Valfornace si prepara ad accogliere le 128 coppie che hanno superato le gare di qualificazione così suddivise: 48 nella categoria A, 48 nella categoria B e 32 nella categoria C. Nel pomeriggio di sabato si svolgeranno le due fasi eliminatorie ai 10 lanci mentre la domenica mattina sarà caratterizzata dalle semifinali a cui seguiranno le finali per l’assegnazione dei titoli iridati.

Lo scorso anno il titolo nazionale fu conquistato dai seguenti atleti: Luca Massi – Diego Tarsi (cat. A), Marco Gasparini – Riccardo Lanari (Cat. B), Mario Coppari-Rotatori Adriano (Cat. C).

In questo fine settimana oltre 300 tra atleti, giurie ed accompagnatori saranno nella località del Macerata “Bandiera Arancion”.

Il consiglio di specialità FIGeST, con il neo presidente Angelo Gaudenzi, ringrazia il Comitato Provinciale di Macerata, guidato dal presidente Patrizio Rinaldini, per la disponibilità e l’impegno profuso per la realizzazione della manifestazione sportiva.

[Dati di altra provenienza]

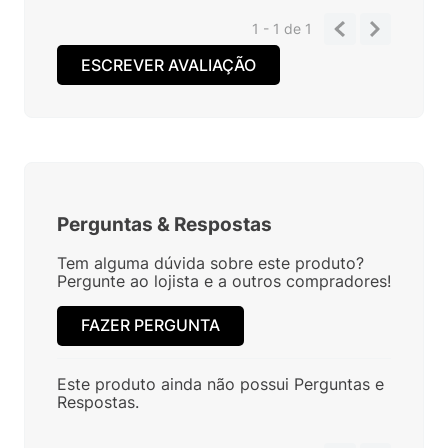
1 - 1
de
1
ESCREVER AVALIAÇÃO
Perguntas
&
Respostas
Tem alguma dúvida sobre este produto?
Pergunte ao lojista e a outros compradores!
FAZER PERGUNTA
Este produto ainda não possui Perguntas e
Respostas.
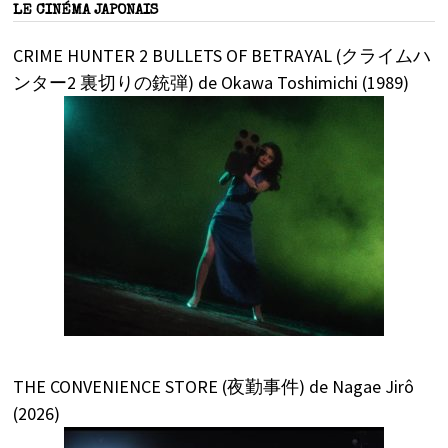
LE CINÉMA JAPONAIS
CRIME HUNTER 2 BULLETS OF BETRAYAL (クライムハ
ンター2 裏切りの銃弾) de Okawa Toshimichi (1989)
THE CONVENIENCE STORE (夜勤事件) de Nagae Jirô
(2026)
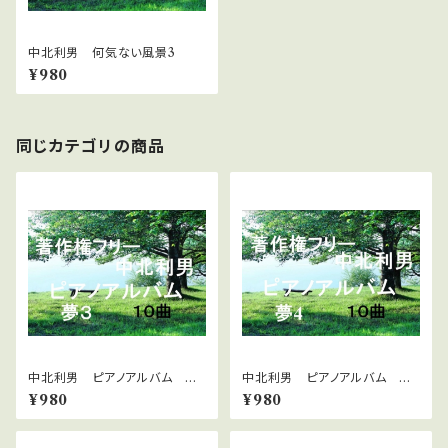
中北利男 何気ない風景3
¥980
同じカテゴリの商品
中北利男 ピアノアルバム 夢
中北利男 ピアノアルバム 夢
３
４
¥980
¥980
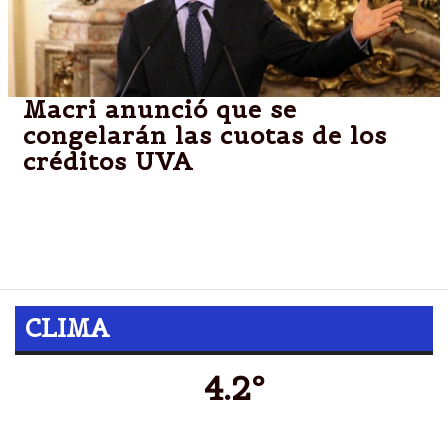
Macri anunció que se
congelarán las cuotas de los
créditos UVA
La medida tendrá vigencia por los próximos cuatro
meses y “la cuota que pagarán será igual a la que
pagaron en agosto”.
CLIMA
4.2º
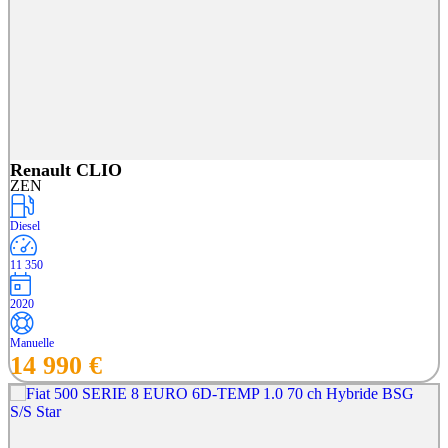
Renault CLIO
ZEN
Diesel
11 350
2020
Manuelle
14 990 €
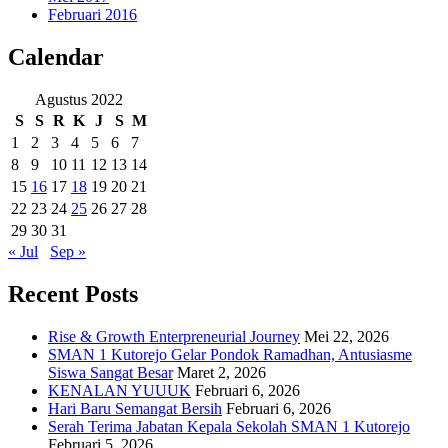
Februari 2016
Calendar
Agustus 2022
S
S
R
K
J
S
M
1
2
3
4
5
6
7
8
9
10
11
12
13
14
15
16
17
18
19
20
21
22
23
24
25
26
27
28
29
30
31
« Jul
Sep »
Recent Posts
Rise & Growth Enterpreneurial Journey
Mei 22, 2026
SMAN 1 Kutorejo Gelar Pondok Ramadhan, Antusiasme
Siswa Sangat Besar
Maret 2, 2026
KENALAN YUUUK
Februari 6, 2026
Hari Baru Semangat Bersih
Februari 6, 2026
Serah Terima Jabatan Kepala Sekolah SMAN 1 Kutorejo
Februari 5, 2026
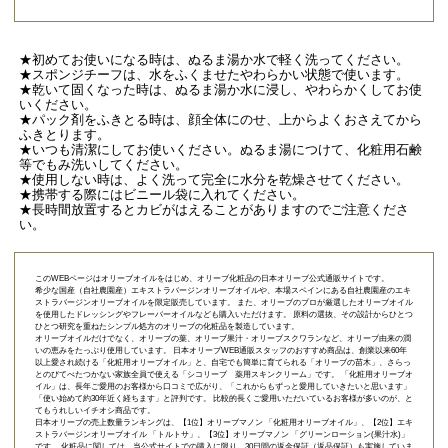
★初めてお使いになる時は、ぬるま湯か水で軽く洗ってください。
★スポンジチーフは、水をふくませたやわらかい状態で使います。
★乾いて固くなった時は、ぬるま湯か水に浸し、やわらかくしてお使
いください。
★パック剤をふきとる時は、顔全体にのせ、上からよくおさえてから
ふきとります。
★いつも清潔にしてお使いください。ぬるま湯につけて、化粧用石鹸
等でもみ洗いしてください。
★使用しない時は、よく洗って完全に水分を乾燥させてください。
★携帯する際にはビニール袋に入れてください。
★長時間放置するとカビがはえることがありますのでご注意くださ
い。
このWEBページはオリーブオイルをはじめ、オリーブ化粧品の日本オリーブ公式通販サイトです。
希少な国産（自社農園産）エキストラバージンオリーブオイルや、本場スペインにある自社農園産のエキ
ストラバージンオリーブオイルを限定販売しています。 また、オリーブのプロが厳選したオリーブオイル
を使用したドレッシングやフレーバーオイルなども購入いただけます。 原料の選抜、その設計からひとつ
ひとつ研究を重ねたシンプル処方のオリーブの化粧品を製造しています。
オリーブオイルだけでなく、オリーブの葉、オリーブ果汁・オリーブスクワランなど、オリーブ由来の潤
いの恵みをたっぷり使用しています。 日本オリーブWEB通販スタッフのおすすめ商品は、創業以来60年
以上愛され続ける「
化粧用オリーブオイル
」と、自宅でも簡単に育てられる「
オリーブの苗木
」、さらっ
とのびてべたつかない家族全員で使える「
シコリーブ 薬用スキンクリーム
」です。 「化粧用オリーブオ
イル」は、長年ご愛用のお客様から口コミで広がり、「これからもずっと愛用していきたいと思います」
「使い始めて約30年近く経ちます」と評判です。 比較的長くご愛用いただいているお客様が多いのが、と
てもうれしいイチオシ商品です。
日本オリーブの売上数量ランキングは、【1位】オリーブマノン 「
化粧用オリーブオイル
」、【2位】
エキ
ストラバージンオリーブオイル 「トルトサ」
、【3位】
オリーブマノン 「グリーンローション(果汁水)」
です。 化粧品に関しては、当公式サイトでの購入に限り、
30日間の返金保証（返品保証）
も実施していま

“Le Marche cuore pulsante degli sport tradizionali con le sue 35 associazione sportive dilettantistica di ruzzola iscritte alla Federazione – sottolinea il presidente regionale FIGeST, Catia Luciani – avranno l’occasione di cimentarsi in un gioco partecipato quanto spettacolare per assegnare il titolo di Campione italiano di lancio di ruzzola grazie alla dedizione all impegno dei giovani della Asd P.F.F. Pievebovigliana che stanno organizzando al meglio l’ evento. Invito quanti sono interessati a questo sport, anche quelli che non lo praticano, sulle strade del Campionato per conoscere il gioco del lancio della ruzzola e riscoprile i luoghi del sisma per dare un contributo alla rinascita”.

In grande in bocca al lupo a tutti i partecipanti è stata espressa anche da Enzo Casadidio, presidente nazionale FIGeST, originario di queste zone.